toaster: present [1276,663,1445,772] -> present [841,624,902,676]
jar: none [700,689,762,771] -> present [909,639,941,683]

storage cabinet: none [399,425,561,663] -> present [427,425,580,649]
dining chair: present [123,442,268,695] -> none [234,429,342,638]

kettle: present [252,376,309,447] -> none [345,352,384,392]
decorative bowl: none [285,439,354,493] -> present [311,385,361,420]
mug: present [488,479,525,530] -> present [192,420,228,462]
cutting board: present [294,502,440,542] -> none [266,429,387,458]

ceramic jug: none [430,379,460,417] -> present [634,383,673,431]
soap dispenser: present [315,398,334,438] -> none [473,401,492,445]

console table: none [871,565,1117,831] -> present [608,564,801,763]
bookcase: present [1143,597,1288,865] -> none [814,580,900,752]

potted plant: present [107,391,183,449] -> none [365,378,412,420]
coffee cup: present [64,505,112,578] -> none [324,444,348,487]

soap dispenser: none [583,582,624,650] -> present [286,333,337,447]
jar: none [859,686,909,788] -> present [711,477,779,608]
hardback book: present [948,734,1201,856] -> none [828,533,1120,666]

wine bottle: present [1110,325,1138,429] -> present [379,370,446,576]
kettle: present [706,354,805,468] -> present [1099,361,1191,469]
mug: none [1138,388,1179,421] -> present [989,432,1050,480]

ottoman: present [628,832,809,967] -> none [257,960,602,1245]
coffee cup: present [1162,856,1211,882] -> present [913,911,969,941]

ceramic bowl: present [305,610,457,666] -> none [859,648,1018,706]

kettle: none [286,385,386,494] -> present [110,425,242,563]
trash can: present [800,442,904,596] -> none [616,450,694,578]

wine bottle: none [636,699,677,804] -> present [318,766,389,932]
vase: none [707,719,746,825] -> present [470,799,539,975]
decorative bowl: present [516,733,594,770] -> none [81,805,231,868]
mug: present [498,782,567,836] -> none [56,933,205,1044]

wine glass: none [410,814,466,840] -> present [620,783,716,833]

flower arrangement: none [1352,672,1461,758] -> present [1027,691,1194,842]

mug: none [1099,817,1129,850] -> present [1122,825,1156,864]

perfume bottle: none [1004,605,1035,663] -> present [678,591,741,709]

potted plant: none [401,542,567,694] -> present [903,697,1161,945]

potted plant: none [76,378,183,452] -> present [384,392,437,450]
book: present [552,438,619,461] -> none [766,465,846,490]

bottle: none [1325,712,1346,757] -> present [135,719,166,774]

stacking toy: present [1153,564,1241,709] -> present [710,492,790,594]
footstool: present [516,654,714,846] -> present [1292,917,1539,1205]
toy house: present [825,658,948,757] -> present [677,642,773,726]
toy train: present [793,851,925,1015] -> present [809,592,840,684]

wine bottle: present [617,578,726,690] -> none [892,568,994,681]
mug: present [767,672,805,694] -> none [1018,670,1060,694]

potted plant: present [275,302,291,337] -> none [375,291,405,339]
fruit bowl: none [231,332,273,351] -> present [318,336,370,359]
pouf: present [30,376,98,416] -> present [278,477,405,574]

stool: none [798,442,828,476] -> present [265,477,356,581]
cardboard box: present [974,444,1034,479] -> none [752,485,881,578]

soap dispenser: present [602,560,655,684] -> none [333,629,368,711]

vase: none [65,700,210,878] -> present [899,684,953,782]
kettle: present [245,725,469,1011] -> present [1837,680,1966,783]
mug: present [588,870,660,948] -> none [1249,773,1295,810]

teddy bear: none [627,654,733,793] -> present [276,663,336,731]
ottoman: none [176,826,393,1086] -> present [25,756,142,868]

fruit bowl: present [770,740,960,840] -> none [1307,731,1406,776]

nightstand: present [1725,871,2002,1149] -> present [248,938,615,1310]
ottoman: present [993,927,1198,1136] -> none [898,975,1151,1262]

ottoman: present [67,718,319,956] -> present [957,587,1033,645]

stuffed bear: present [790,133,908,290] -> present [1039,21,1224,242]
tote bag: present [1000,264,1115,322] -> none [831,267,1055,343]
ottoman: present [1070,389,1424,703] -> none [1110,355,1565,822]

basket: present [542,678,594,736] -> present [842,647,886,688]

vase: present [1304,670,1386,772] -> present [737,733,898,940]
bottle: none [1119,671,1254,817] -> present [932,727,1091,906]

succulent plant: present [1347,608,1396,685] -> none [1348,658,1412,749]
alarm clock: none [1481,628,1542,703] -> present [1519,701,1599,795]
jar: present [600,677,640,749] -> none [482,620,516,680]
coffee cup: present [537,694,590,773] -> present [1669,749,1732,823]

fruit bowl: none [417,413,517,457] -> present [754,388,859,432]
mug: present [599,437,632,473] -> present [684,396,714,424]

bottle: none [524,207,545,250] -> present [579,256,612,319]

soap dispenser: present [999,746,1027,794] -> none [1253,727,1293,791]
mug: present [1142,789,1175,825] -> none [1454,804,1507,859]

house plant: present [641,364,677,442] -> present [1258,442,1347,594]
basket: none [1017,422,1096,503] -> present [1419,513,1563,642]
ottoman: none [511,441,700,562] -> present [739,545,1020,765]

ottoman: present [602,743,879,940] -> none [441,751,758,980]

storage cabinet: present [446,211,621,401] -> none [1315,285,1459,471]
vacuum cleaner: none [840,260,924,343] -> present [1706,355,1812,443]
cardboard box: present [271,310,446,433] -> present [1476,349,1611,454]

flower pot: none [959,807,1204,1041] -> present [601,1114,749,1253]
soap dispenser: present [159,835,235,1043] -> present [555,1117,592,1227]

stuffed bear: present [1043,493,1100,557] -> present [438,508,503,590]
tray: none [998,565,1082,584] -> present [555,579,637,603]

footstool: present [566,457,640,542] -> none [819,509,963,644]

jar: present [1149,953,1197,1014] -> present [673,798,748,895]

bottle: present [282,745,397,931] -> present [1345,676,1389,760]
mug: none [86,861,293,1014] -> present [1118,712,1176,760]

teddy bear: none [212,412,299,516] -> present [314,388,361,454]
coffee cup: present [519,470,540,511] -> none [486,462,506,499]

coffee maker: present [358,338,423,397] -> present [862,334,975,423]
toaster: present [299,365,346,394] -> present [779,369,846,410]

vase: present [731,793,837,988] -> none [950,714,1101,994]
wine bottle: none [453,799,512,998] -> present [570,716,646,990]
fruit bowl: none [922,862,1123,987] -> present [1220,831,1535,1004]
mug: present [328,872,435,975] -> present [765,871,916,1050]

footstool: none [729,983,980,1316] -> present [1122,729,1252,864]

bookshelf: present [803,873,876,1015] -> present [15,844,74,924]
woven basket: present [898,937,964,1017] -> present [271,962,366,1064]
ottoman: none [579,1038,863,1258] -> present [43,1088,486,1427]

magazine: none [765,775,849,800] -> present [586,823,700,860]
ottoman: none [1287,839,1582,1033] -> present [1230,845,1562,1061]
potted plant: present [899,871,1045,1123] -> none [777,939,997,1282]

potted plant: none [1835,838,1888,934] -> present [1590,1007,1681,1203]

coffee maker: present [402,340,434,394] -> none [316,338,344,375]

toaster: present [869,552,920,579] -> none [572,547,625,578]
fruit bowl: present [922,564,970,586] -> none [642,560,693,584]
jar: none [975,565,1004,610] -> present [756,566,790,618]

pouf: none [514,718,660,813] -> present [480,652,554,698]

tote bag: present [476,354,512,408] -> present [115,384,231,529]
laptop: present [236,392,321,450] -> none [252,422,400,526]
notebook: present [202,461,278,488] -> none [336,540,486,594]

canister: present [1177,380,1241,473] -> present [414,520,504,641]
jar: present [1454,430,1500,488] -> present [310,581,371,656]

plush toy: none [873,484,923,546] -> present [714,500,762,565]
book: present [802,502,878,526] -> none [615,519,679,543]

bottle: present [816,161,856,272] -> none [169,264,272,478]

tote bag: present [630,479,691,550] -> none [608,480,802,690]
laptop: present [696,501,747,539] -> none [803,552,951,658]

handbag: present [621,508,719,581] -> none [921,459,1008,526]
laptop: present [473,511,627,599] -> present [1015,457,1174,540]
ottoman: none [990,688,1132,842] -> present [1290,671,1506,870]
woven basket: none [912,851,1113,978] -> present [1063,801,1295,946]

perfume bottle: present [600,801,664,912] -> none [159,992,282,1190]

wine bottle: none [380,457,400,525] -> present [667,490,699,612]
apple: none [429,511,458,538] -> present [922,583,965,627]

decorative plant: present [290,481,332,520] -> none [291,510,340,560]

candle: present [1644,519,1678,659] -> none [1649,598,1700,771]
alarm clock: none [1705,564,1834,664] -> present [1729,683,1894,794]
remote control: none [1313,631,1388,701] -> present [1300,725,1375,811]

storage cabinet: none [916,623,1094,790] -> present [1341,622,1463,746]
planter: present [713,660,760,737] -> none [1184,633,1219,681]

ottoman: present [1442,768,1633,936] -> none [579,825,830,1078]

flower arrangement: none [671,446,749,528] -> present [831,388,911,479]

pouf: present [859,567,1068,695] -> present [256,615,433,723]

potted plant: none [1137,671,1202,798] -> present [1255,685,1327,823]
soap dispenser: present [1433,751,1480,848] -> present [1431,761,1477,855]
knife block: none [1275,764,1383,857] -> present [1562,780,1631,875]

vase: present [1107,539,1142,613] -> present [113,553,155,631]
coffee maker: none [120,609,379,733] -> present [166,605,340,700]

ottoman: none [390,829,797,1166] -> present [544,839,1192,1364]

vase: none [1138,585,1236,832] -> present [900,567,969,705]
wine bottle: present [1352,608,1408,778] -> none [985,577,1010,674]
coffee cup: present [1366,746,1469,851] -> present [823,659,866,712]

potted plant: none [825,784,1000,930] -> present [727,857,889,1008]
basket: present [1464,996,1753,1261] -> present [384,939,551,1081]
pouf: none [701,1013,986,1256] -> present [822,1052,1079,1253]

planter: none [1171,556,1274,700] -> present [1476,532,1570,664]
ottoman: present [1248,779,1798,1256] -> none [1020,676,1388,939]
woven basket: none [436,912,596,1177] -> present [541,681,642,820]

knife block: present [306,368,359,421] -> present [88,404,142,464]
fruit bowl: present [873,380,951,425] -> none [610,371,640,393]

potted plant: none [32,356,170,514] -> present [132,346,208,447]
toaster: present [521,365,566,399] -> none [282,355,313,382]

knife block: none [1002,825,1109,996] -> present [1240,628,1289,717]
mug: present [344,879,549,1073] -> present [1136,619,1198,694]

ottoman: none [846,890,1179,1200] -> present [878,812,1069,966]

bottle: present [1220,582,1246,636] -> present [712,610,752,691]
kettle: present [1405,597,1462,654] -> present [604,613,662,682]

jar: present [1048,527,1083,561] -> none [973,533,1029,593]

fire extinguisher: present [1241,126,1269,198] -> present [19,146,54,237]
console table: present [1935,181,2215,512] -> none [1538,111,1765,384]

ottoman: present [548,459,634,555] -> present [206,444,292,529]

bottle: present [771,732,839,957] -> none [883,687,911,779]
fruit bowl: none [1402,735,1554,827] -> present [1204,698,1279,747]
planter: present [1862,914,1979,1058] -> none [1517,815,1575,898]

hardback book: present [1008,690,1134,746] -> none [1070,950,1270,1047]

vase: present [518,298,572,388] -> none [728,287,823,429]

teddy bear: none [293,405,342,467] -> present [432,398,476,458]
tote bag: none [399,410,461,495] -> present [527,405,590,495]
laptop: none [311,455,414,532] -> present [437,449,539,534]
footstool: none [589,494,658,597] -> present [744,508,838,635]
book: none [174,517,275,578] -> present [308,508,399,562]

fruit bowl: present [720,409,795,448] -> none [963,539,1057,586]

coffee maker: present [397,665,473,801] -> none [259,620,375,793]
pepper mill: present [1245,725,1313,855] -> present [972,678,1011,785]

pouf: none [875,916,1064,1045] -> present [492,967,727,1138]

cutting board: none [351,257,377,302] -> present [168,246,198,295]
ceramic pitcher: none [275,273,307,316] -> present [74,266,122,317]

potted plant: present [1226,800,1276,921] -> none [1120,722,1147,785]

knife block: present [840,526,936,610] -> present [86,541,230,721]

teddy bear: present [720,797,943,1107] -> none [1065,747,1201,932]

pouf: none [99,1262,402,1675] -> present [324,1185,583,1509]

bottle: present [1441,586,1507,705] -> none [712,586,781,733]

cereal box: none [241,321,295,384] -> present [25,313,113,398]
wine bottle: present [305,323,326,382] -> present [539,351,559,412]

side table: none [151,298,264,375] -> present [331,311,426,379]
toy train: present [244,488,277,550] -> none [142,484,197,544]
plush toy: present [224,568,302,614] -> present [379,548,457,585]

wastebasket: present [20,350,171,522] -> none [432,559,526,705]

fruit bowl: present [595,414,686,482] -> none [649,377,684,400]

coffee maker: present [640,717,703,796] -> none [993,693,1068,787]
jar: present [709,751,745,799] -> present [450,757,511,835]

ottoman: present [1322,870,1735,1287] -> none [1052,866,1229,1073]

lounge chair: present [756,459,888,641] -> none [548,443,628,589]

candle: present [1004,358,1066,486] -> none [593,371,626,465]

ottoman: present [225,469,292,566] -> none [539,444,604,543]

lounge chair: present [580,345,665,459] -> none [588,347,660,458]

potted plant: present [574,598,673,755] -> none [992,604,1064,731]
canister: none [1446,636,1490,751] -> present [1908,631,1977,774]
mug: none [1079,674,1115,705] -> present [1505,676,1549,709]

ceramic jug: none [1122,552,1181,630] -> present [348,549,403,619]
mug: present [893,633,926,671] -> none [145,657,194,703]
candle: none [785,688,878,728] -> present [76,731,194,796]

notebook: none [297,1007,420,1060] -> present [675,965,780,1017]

▸ DESCRIPTION OF THE TASK
Copy each line in the listing where "train" appears.

▸ SOLUTION
toy train: present [793,851,925,1015] -> present [809,592,840,684]
toy train: present [244,488,277,550] -> none [142,484,197,544]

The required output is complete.